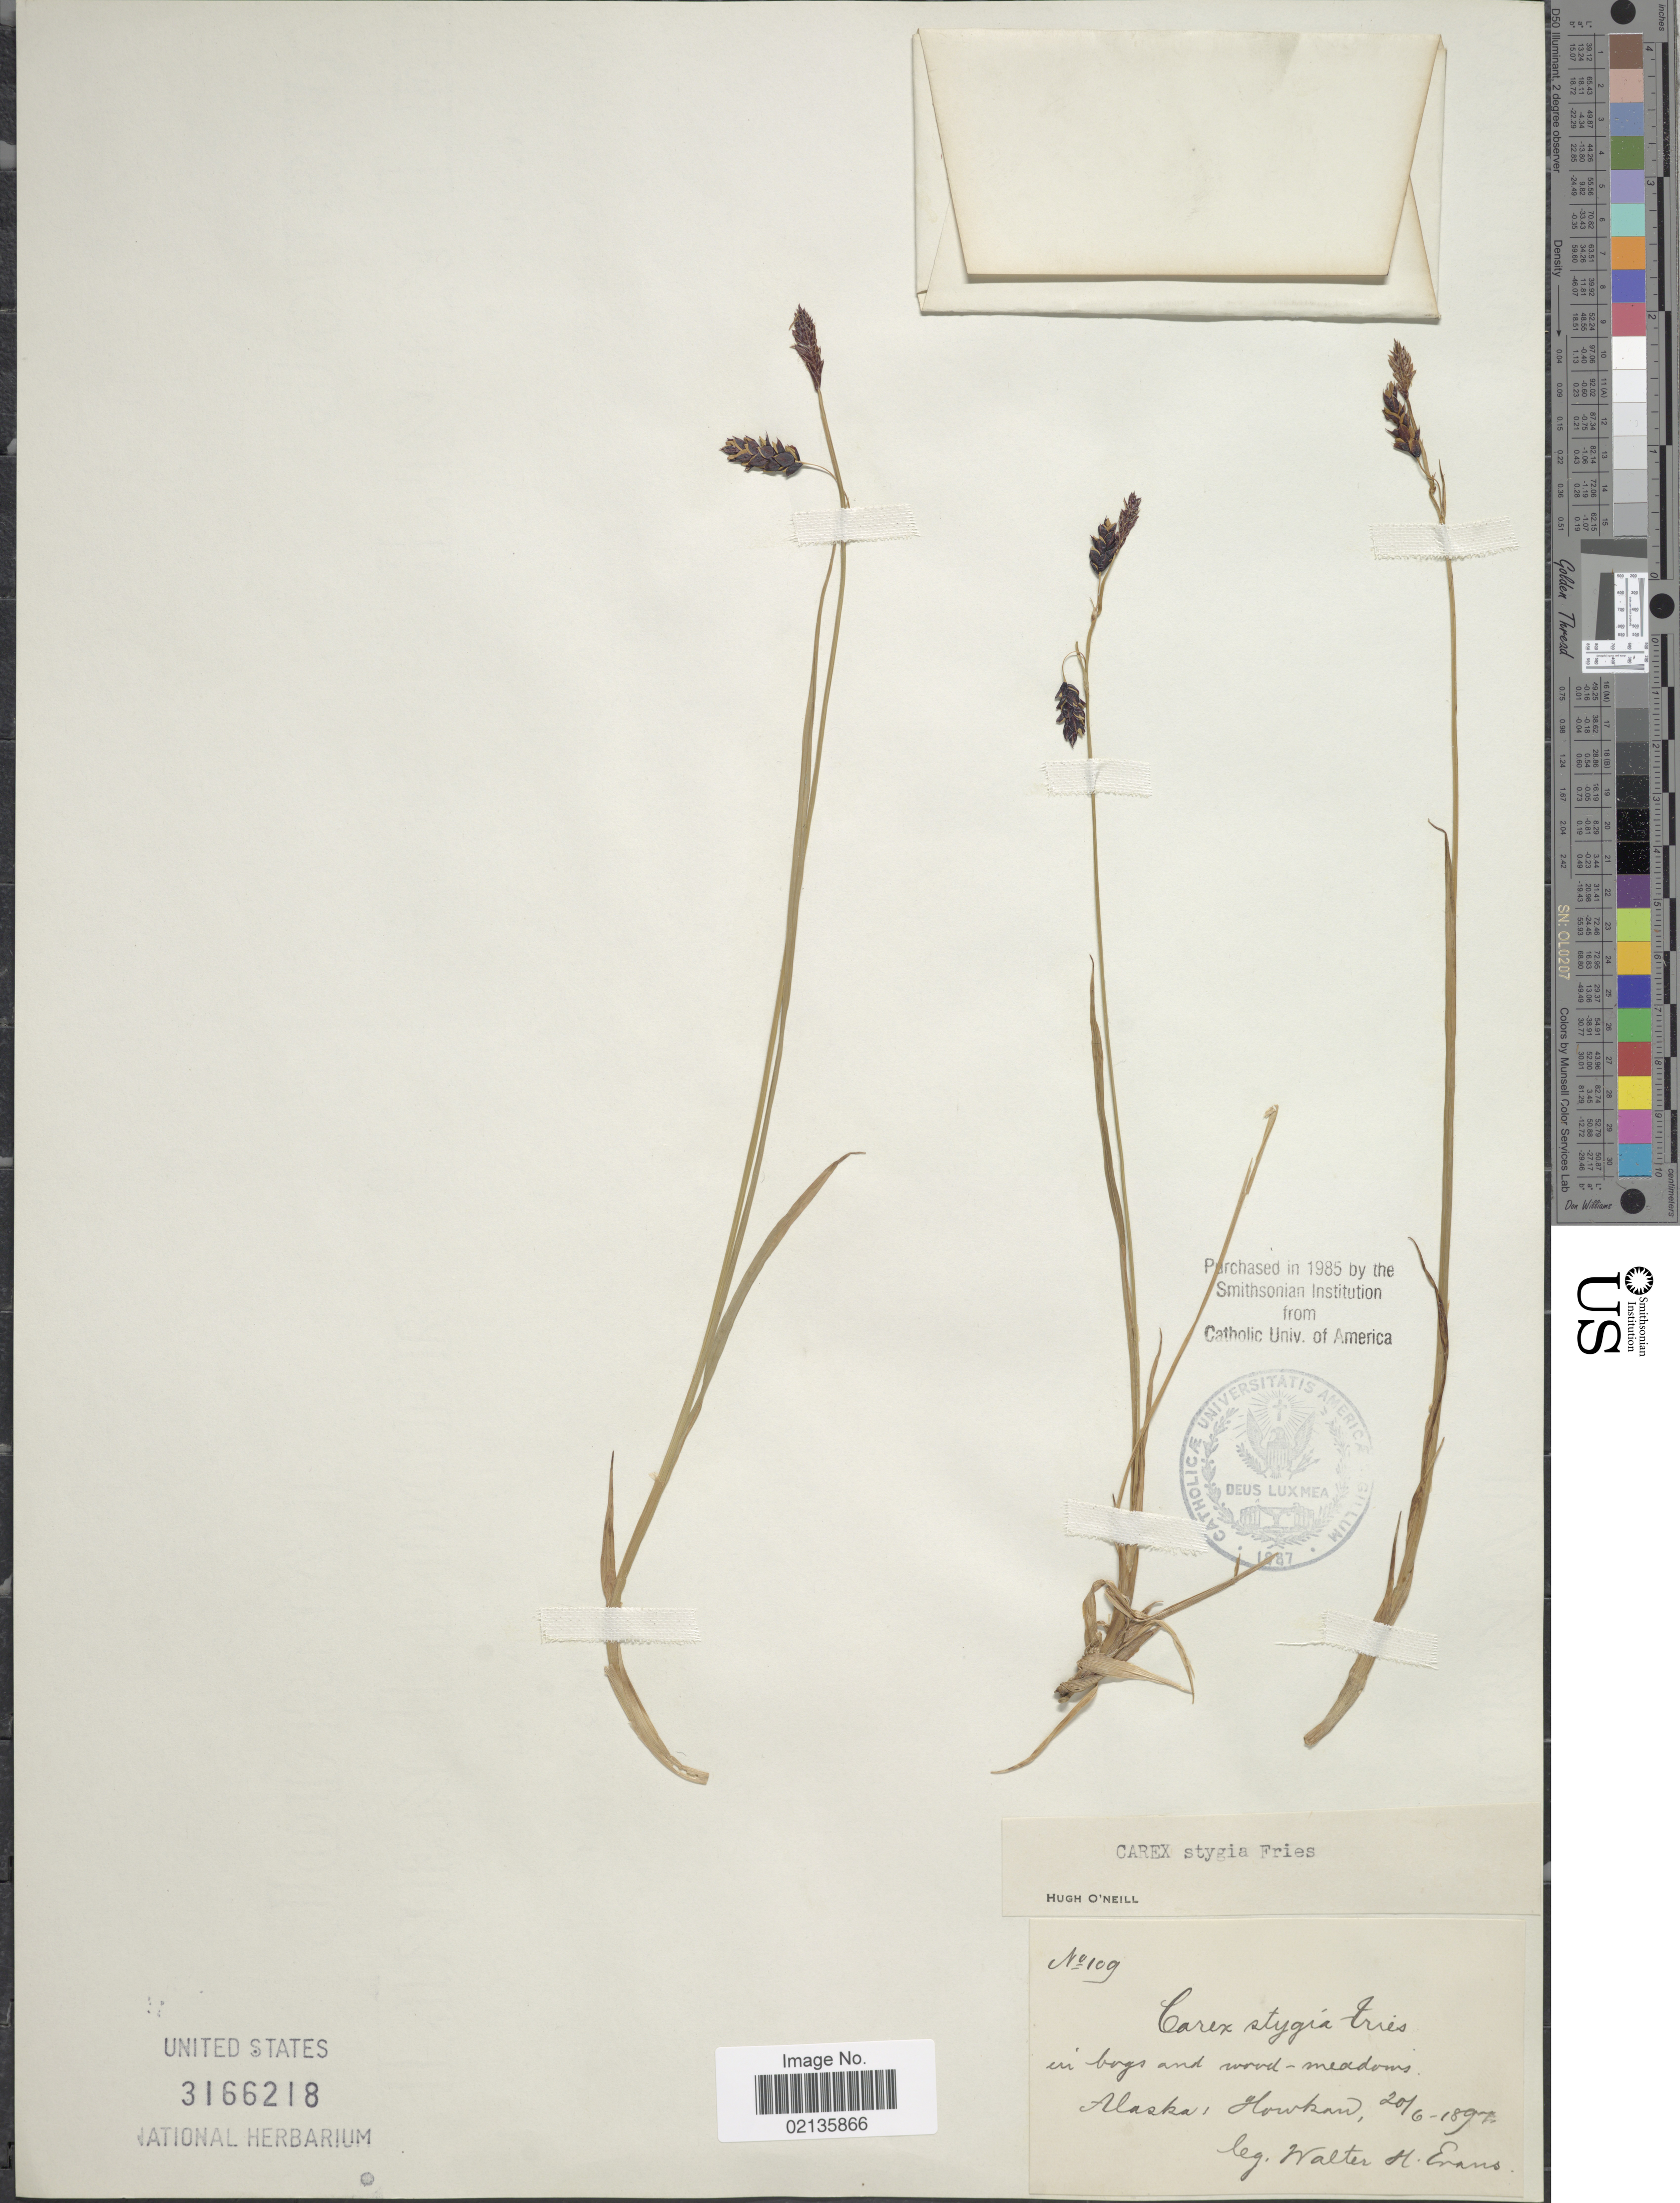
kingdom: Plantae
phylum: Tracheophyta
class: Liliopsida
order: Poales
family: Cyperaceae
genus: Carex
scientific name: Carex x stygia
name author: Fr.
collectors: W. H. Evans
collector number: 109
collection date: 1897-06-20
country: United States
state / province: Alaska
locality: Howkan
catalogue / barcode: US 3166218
* * *
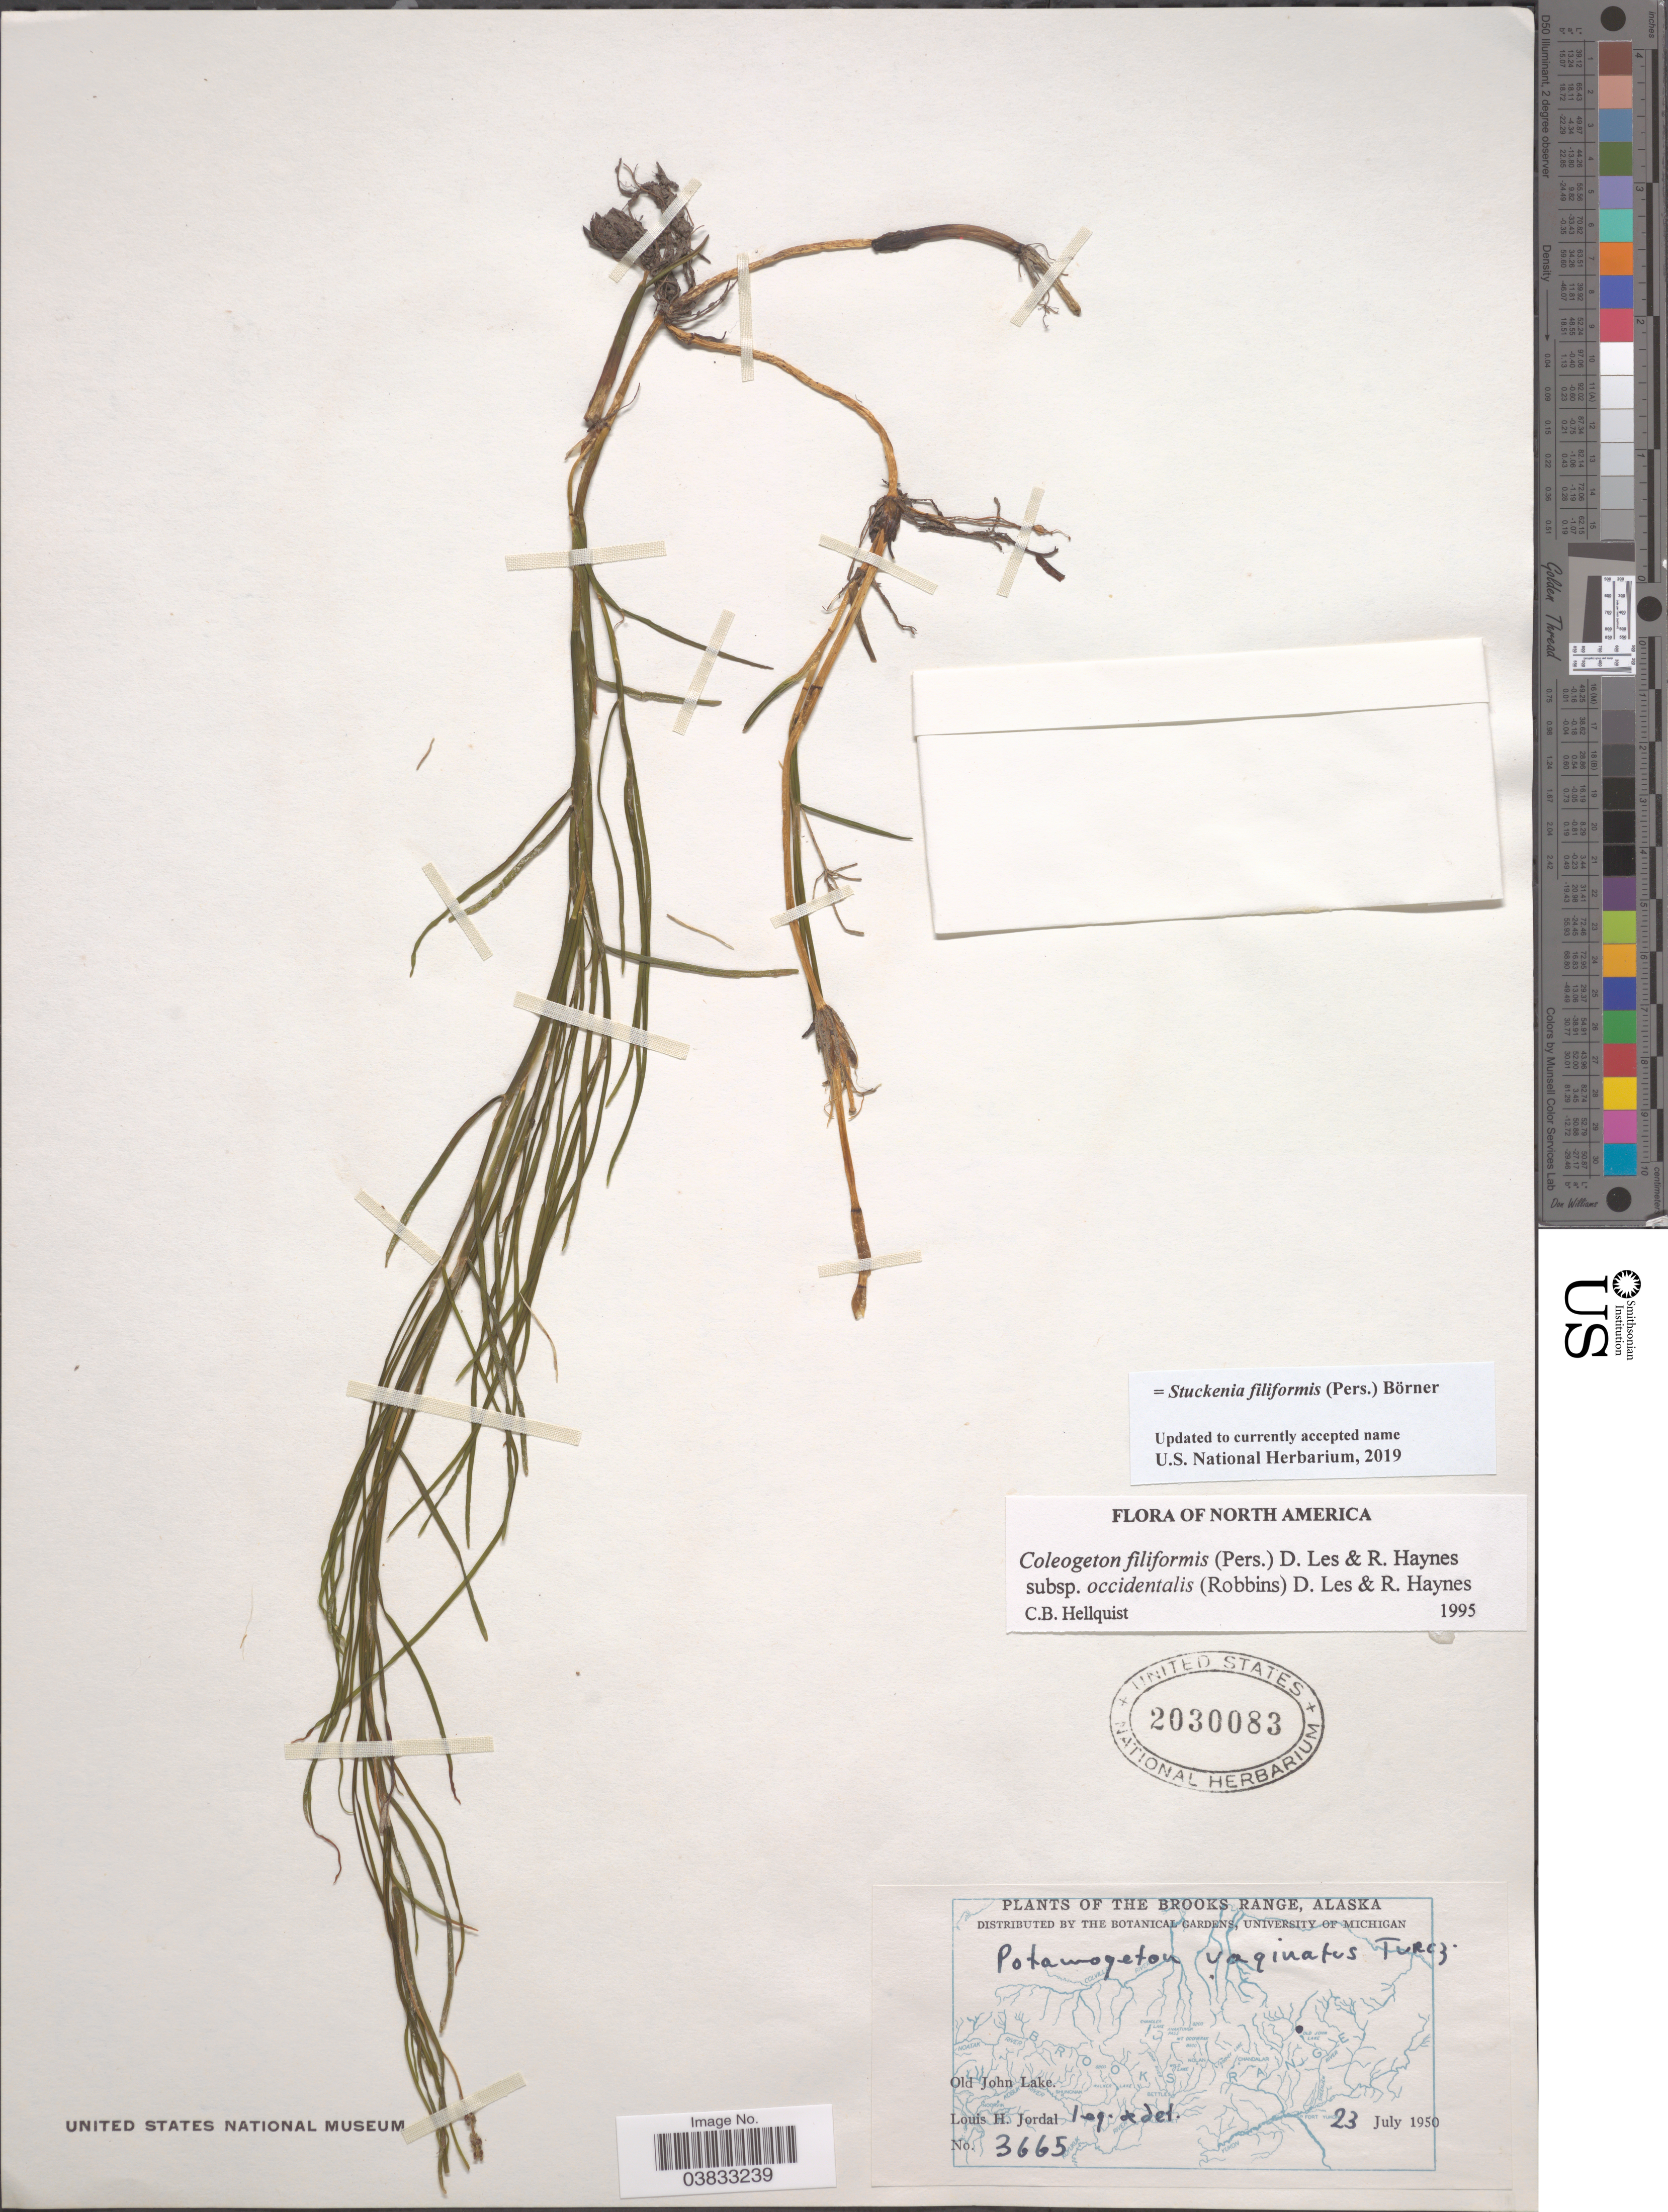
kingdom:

Stated exercise:
Can you copy the lines in the records above, from the line with "collector number: 109" to the line with "locality: Howkan", without changing anything?

Response to the task:
collector number: 109
collection date: 1897-06-20
country: United States
state / province: Alaska
locality: Howkan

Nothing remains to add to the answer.